I was dismayed by The Sentinel’s editorial endorsement (“Take the good,” Aug. 13) of the attempt by a few moderate Democrats in the House of Representatives to pull a “bait and switch” with respect to the infrastructure and budget resolution bills.
Progressives in Congress engaged in good faith with infrastructure negotiations, on the understanding that it was to be part of a two-track legislative process. To sway the votes of a few Republicans, moderate Democratic negotiators in the Senate allowed the infrastructure bill to be larded up with corporate giveaways and “public-private partnerships,” which are almost always a bad deal for the public.

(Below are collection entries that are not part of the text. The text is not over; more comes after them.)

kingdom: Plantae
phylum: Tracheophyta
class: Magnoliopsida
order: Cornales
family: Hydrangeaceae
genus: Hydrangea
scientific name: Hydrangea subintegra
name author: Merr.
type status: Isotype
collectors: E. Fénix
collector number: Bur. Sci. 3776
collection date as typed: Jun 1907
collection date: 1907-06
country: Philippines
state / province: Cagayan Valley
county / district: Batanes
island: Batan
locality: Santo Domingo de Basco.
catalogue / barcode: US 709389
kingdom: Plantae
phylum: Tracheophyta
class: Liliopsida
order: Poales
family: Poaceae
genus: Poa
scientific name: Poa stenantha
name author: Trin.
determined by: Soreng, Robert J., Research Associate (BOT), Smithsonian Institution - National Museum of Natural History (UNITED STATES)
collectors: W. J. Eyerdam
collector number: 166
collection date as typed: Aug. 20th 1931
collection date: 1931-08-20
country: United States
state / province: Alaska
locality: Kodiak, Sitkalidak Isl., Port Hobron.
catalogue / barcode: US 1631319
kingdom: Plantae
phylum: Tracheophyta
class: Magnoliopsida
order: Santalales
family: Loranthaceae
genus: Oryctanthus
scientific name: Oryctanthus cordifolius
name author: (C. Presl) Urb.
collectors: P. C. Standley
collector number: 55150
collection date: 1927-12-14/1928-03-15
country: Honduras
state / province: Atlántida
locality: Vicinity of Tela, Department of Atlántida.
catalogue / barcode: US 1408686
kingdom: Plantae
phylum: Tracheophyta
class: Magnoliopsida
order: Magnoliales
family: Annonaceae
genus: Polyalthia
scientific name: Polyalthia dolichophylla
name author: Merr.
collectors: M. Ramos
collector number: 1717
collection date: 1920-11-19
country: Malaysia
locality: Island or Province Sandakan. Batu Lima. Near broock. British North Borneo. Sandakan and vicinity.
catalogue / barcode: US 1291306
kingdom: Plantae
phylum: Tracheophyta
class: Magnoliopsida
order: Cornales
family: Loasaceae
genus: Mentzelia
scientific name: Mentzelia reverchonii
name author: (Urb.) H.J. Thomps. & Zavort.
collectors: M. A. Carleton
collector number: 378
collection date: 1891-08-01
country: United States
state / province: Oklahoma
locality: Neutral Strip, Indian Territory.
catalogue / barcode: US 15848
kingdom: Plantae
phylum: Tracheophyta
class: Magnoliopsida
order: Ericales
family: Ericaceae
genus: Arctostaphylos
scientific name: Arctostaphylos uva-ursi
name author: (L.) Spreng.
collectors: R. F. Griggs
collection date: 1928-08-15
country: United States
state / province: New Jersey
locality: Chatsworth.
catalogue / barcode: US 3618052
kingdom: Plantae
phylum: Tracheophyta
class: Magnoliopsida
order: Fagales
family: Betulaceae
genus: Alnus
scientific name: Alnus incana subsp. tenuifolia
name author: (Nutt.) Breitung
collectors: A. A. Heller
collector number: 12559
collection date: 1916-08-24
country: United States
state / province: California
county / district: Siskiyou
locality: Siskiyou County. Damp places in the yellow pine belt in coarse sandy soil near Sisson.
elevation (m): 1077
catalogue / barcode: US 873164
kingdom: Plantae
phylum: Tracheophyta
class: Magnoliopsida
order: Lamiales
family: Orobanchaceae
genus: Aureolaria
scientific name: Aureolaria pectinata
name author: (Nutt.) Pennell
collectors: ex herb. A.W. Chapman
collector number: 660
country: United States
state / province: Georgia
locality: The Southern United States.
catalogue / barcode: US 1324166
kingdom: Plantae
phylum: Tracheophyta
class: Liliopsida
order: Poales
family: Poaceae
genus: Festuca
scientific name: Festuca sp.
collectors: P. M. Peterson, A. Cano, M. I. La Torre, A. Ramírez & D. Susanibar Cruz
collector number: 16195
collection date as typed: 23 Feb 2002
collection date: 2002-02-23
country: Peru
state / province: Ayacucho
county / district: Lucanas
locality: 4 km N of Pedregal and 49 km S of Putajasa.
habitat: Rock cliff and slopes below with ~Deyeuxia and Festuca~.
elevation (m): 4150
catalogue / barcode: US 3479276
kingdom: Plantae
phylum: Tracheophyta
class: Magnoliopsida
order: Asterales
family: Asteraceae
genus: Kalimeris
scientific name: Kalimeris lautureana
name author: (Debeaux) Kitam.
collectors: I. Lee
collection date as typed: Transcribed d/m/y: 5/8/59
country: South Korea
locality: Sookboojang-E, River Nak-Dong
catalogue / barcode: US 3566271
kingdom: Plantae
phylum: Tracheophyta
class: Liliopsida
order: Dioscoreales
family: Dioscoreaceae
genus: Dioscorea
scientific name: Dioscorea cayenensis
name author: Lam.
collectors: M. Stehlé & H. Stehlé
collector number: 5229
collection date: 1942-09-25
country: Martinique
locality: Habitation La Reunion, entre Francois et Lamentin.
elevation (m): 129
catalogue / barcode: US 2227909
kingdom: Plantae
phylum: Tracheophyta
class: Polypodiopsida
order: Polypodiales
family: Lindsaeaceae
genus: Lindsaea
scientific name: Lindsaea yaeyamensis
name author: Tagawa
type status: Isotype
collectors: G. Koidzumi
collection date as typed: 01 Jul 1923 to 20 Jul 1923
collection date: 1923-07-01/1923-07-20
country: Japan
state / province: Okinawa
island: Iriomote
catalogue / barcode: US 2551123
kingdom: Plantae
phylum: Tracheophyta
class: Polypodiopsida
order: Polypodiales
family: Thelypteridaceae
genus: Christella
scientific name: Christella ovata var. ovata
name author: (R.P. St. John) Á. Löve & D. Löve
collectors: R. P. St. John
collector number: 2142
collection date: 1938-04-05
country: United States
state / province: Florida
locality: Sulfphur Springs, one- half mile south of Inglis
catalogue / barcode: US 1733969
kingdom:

Meanwhile, priorities on the left — to do things like mitigate global warming, provide workers with affordable childcare, and make billionaires pay their fair share in taxes — were shifted into a separate budget resolution bill. This came with a commitment from all negotiators within the party that the budget resolution would be allowed to pass before the infrastructure bill went through.
Now that moderate Democrats have gotten the infrastructure bill they want, some in the House are trying to back out of the agreement through which it was obtained. They are seeking to pass this infrastructure bill that was written to please Republicans, while ensuring that all the progressive measures that were shifted to the budget resolution will never see the light of day.
This is extremely disrespectful to the progressive members of the Democratic coalition, without whom there would be no Democratic Congressional majority. Democrats won’t have an effective governing coalition if one side of the party can’t be trusted to live up to its commitments to the other.
A deal is a deal. Moderate House Democrats need to do the honorable thing and stand by the deal that was made.